Source records:
*** Block opens ***
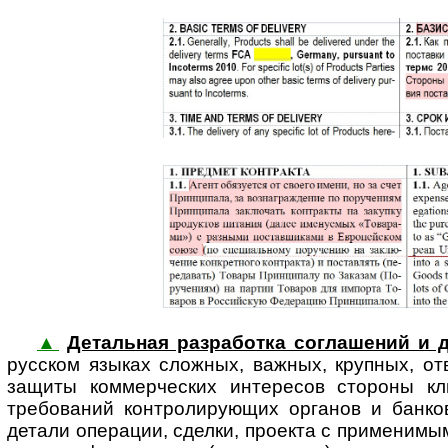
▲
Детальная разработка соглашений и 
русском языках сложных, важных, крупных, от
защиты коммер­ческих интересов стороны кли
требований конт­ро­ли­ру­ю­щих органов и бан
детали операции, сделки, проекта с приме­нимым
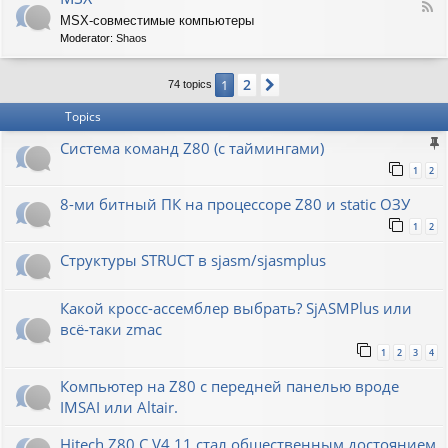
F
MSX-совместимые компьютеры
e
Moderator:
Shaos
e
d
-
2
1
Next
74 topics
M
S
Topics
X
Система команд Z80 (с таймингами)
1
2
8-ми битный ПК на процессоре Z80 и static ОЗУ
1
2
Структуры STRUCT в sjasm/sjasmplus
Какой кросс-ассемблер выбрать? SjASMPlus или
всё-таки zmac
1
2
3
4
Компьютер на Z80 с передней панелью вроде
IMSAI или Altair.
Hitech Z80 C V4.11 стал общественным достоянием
*** Block closes ***
*** Block opens ***
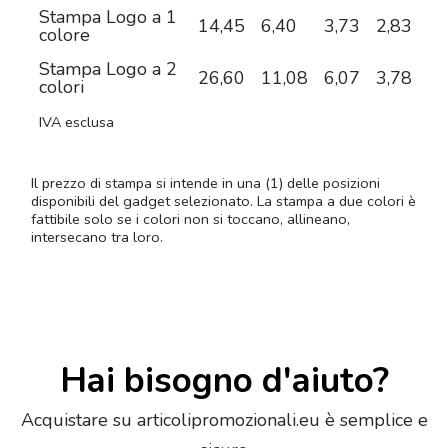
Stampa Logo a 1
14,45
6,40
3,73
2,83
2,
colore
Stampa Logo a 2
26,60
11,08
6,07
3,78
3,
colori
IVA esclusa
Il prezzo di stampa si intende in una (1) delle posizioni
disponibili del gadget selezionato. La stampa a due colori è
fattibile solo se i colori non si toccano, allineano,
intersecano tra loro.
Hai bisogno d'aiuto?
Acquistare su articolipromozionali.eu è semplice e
*** Block closes ***
Work order:
Lines in the data that hold "colori" must be located and copied.

Solved exercise:
colori
disponibili del gadget selezionato. La stampa a due colori è
fattibile solo se i colori non si toccano, allineano,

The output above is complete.